Capital Repertory Theatre is one of my favorite gems on North Pearl Street in Albany. Finding a matching little jewel for dining before or after a show was not difficult. There is a string of eateries up and down the street, from posh places like Prime to less ostentatious venues like The Hollow, just a couple of doors down from The Rep.
The single door on the corner appears to be the main entrance, although there is a door on North Pearl leading to the small dining room.
At 6 p.m. on a Monday, Colleen and I had no trouble parking on the street, though a municipal lot is nearby.
The brick-walled bar area was pleasant, with the bar itself, promising trivia at 7, taking up about two-thirds of the length of the room. A handful of high-topped tables occupied the rest of the ample space.
We were seated immediately, and the first thing I noticed was what appeared to be a long hand-crafted “chandelier” fashioned from lights strung inside Mason jars. The Mason jar theme is carried out in the restaurant’s signature jar drinks ($9, or $7 during Happy Hours) — concoctions with names like The Saucy Minx, The Caprifruta and The Russian Pumpkin.
Colleen and I were hungry and immediately ordered the Signature Salad ($11) to share (good thing, too — it was enormous) from what initially appeared to be a pub menu. But the menu was deceiving. A combination of arugula, warm shiitake mushrooms and shaved asiago, the salad was ever-so-lightly dressed with truffle oil. “I was never fond of arugula,” admitted Colleen, “but I could learn to love this.”
The Hollow Bar + Kitchen
WHERE: 79 N. Pearl St., Albany. 426-8550, www.thehollowalbany.com
WHEN: 5-11 p.m. Monday; 11:30 a.m.-11 p.m. Tuesday-Friday; 5-11 p.m. Saturday; and closed Sunday
HOW MUCH: $62.50 with soda and coffee but without alcohol, tax or tip
MORE INFO: accessible, kids’ menu, street parking, municipal parking across the street, all major credit cards accepted, noise level and music permit conversation.

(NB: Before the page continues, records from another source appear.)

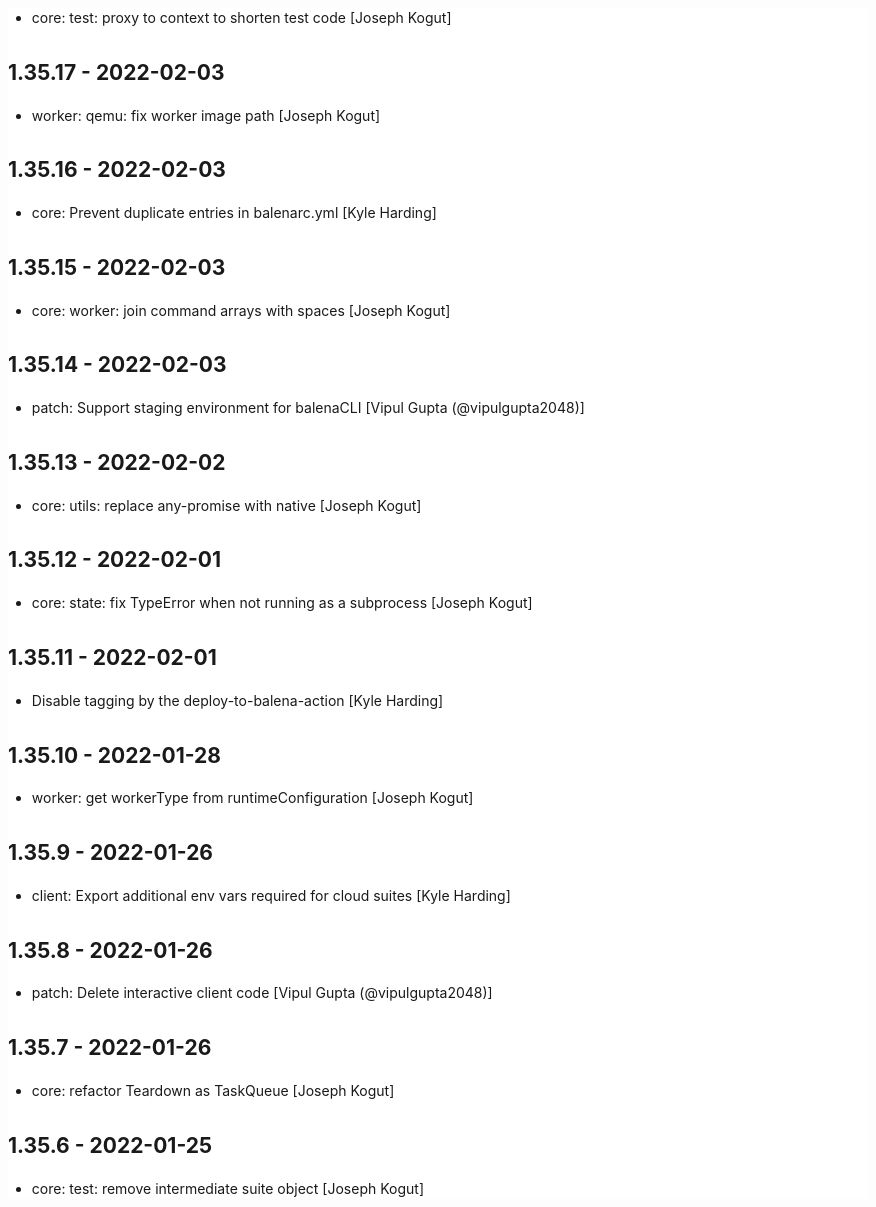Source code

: * core: test: proxy to context to shorten test code [Joseph Kogut]

## 1.35.17 - 2022-02-03

* worker: qemu: fix worker image path [Joseph Kogut]

## 1.35.16 - 2022-02-03

* core: Prevent duplicate entries in balenarc.yml [Kyle Harding]

## 1.35.15 - 2022-02-03

* core: worker: join command arrays with spaces [Joseph Kogut]

## 1.35.14 - 2022-02-03

* patch: Support staging environment for balenaCLI [Vipul Gupta (@vipulgupta2048)]

## 1.35.13 - 2022-02-02

* core: utils: replace any-promise with native [Joseph Kogut]

## 1.35.12 - 2022-02-01

* core: state: fix TypeError when not running as a subprocess [Joseph Kogut]

## 1.35.11 - 2022-02-01

* Disable tagging by the deploy-to-balena-action [Kyle Harding]

## 1.35.10 - 2022-01-28

* worker: get workerType from runtimeConfiguration [Joseph Kogut]

## 1.35.9 - 2022-01-26

* client: Export additional env vars required for cloud suites [Kyle Harding]

## 1.35.8 - 2022-01-26

* patch: Delete interactive client code [Vipul Gupta (@vipulgupta2048)]

## 1.35.7 - 2022-01-26

* core: refactor Teardown as TaskQueue [Joseph Kogut]

## 1.35.6 - 2022-01-25

* core: test: remove intermediate suite object [Joseph Kogut]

She was considering steak but noted a lack of pertinent information. “Did you ever see steak listed on the menu that doesn’t indicate cut or size?” Our server enlightened us: it was a 10-ounce rib eye.

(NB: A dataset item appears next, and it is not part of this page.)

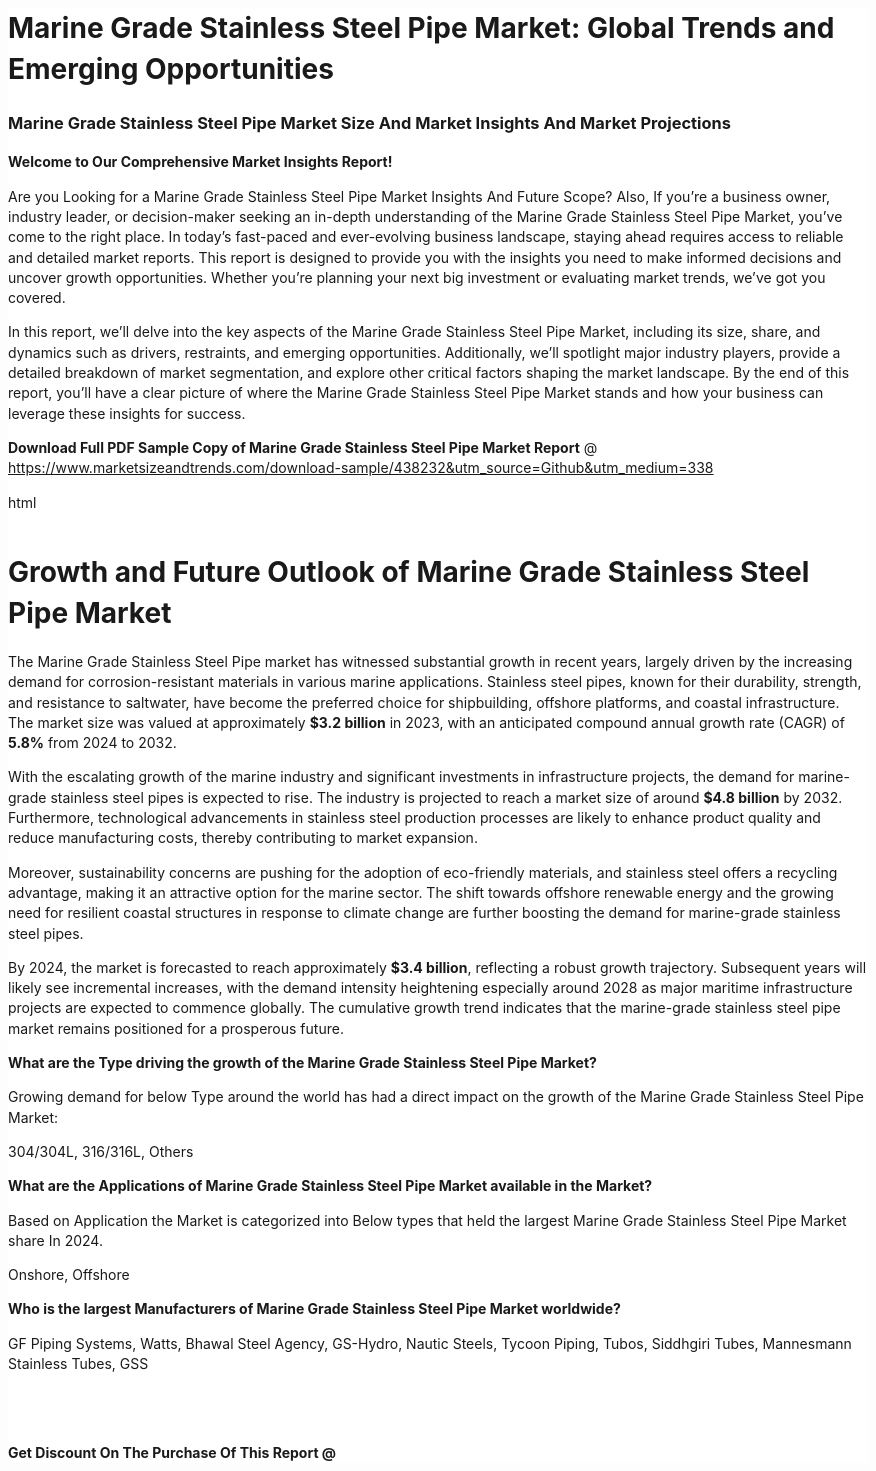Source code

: <h1> Marine Grade Stainless Steel Pipe Market: Global Trends and Emerging Opportunities</h1><div class="" data-test-id=""><h3><span class="">Marine Grade Stainless Steel Pipe Market Size And Market Insights And Market Projections</span></h3></div><div class="" data-test-id=""><p><strong>Welcome to Our Comprehensive Market Insights Report!</strong></p><p>Are you Looking for a Marine Grade Stainless Steel Pipe Market Insights And Future Scope? Also, If you&rsquo;re a business owner, industry leader, or decision-maker seeking an in-depth understanding of the Marine Grade Stainless Steel Pipe Market, you&rsquo;ve come to the right place. In today&rsquo;s fast-paced and ever-evolving business landscape, staying ahead requires access to reliable and detailed market reports. This report is designed to provide you with the insights you need to make informed decisions and uncover growth opportunities. Whether you&rsquo;re planning your next big investment or evaluating market trends, we&rsquo;ve got you covered.</p><p>In this report, we&rsquo;ll delve into the key aspects of the Marine Grade Stainless Steel Pipe Market, including its size, share, and dynamics such as drivers, restraints, and emerging opportunities. Additionally, we&rsquo;ll spotlight major industry players, provide a detailed breakdown of market segmentation, and explore other critical factors shaping the market landscape. By the end of this report, you&rsquo;ll have a clear picture of where the Marine Grade Stainless Steel Pipe Market stands and how your business can leverage these insights for success.</p><p><strong>Download Full PDF Sample Copy of Marine Grade Stainless Steel Pipe Market Report</strong> @ <a href="https://www.marketsizeandtrends.com/download-sample/438232&utm_source=Github&utm_medium=338" target="_blank">https://www.marketsizeandtrends.com/download-sample/438232&utm_source=Github&utm_medium=338</a></p></div><div class="" data-test-id=""><p><span class="">html<!DOCTYPE html><html lang="en"><head>    <meta charset="UTF-8">    <meta name="viewport" content="width=device-width, initial-scale=1.0">    <title>Marine Grade Stainless Steel Pipe Market Growth and Outlook</title></head><body>    <h1>Growth and Future Outlook of Marine Grade Stainless Steel Pipe Market</h1>        <p>The Marine Grade Stainless Steel Pipe market has witnessed substantial growth in recent years, largely driven by the increasing demand for corrosion-resistant materials in various marine applications. Stainless steel pipes, known for their durability, strength, and resistance to saltwater, have become the preferred choice for shipbuilding, offshore platforms, and coastal infrastructure. The market size was valued at approximately <strong>$3.2 billion</strong> in 2023, with an anticipated compound annual growth rate (CAGR) of <strong>5.8%</strong> from 2024 to 2032.</p>    <p>With the escalating growth of the marine industry and significant investments in infrastructure projects, the demand for marine-grade stainless steel pipes is expected to rise. The industry is projected to reach a market size of around <strong>$4.8 billion</strong> by 2032. Furthermore, technological advancements in stainless steel production processes are likely to enhance product quality and reduce manufacturing costs, thereby contributing to market expansion.</p>    <p style="font-weight: bold"></p>    <p>Moreover, sustainability concerns are pushing for the adoption of eco-friendly materials, and stainless steel offers a recycling advantage, making it an attractive option for the marine sector. The shift towards offshore renewable energy and the growing need for resilient coastal structures in response to climate change are further boosting the demand for marine-grade stainless steel pipes.</p>    <p>By 2024, the market is forecasted to reach approximately <strong>$3.4 billion</strong>, reflecting a robust growth trajectory. Subsequent years will likely see incremental increases, with the demand intensity heightening especially around 2028 as major maritime infrastructure projects are expected to commence globally. The cumulative growth trend indicates that the marine-grade stainless steel pipe market remains positioned for a prosperous future.</p></body></html></span></p><p><strong><span class="">What are the&nbsp;Type driving the growth of the Marine Grade Stainless Steel Pipe Market?</span></strong></p></div><div class="" data-test-id=""><p><span class="">Growing demand for below Type around the world has had a direct impact on the growth of the Marine Grade Stainless Steel Pipe Market:</span></p></div><div class="" data-test-id=""><p>304/304L, 316/316L, Others</p><p><span class=""><strong>What are the&nbsp;Applications&nbsp;of Marine Grade Stainless Steel Pipe Market available in the Market?</strong></span></p></div><div class="" data-test-id=""><p><span class="">Based on Application the Market is categorized into Below types that held the largest Marine Grade Stainless Steel Pipe Market share In 2024.</span></p></div><div class="" data-test-id=""><p><span class="">Onshore, Offshore</span></p><p><span class=""><strong>Who is the largest Manufacturers of Marine Grade Stainless Steel Pipe Market worldwide?</strong></span></p></div><div class="" data-test-id=""><p><span class="">GF Piping Systems, Watts, Bhawal Steel Agency, GS-Hydro, Nautic Steels, Tycoon Piping, Tubos, Siddhgiri Tubes, Mannesmann Stainless Tubes, GSS</span></p></div><div class="" data-test-id="">&nbsp;</div><div class="" data-test-id="">&nbsp;</div><div class="" data-test-id=""><p><span class=""><strong>Get Discount On The Purchase Of This Report @</strong>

Colleen’s choice of Shrimp Marsala ($20) was definitely not pub fare. The perfectly cooked butterflied shrimp in a marsala wine reduction with shallots and braised wild mushrooms topped creamy herbed polenta. I had to restrain her from licking the plate.
I did not fare as well with my entrée and it was entirely my fault. I had my heart set on the blackened tilapia brioche roll. Alas! The kitchen was out of tilapia. “Would the chef be willing to blacken the salmon?” I asked hesitantly, aware that when it comes to commercial food preparation, the customer is not always right.
Unfortunately, the blackening spices overpowered the delicate wild salmon. Moreover, the color of the quinoa was nearly identical to the blackened salmon and the result appeared to be one amorphous dark mass. A semicircle of arugula rimmed half the plate (they were out of asparagus), but the deep green was not a sufficient contrast to the dark brown of the rest of the meal.
A bright yellow wedge of lemon would have helped both the color and flavor, as the spices were heavy on the salt and red pepper. I was able to correct the imbalance by scraping off most of the spices and removing the skin from the salmon. But by then I had lost interest in the meal.
Moral: Most of the time, the chef knows best.
Desserts were recited. “We usually have bread pudding made from cider doughnuts,” Christine explained, “but tonight we only have Salted Caramel gelato and lemon sorbet.” Colleen was full but I needed a palate cleanser after the spicy salmon. The tart sorbet flecked with bits of lemon peel was most satisfactory. Christine told us it was from the SoCo Creamery in Great Barrington, Massachusetts.
Along with my cup of French-pressed coffee (the Hollow does not serve espresso), the lively lemon sorbet was an appropriate ending to an evening of culinary surprises.
Colleen and I had opted for dinners, but we might have chosen lighter fare from the varied Hollow menu. A number of vegetarian dishes (like house-made Pasta e Fagioli for $5 or Grilled Apple Brie Sandwich for $10) are offered. While not extensive, the menu provides a variety of selections to please any diner.
Had it been available the day we visited, I would have enjoyed the Grilled Asparagus with lemon ($9). Or the Three Bean Stout Chili ($5).
Boards ($10) are available and feature either house-made hummus with roasted red peppers, goat cheese, arugula and grilled naan, or lemon-thyme chicken salad for omnivores.
Food, service and ambiance at the Hollow Bar and Kitchen get a standing ovation from these reviewers.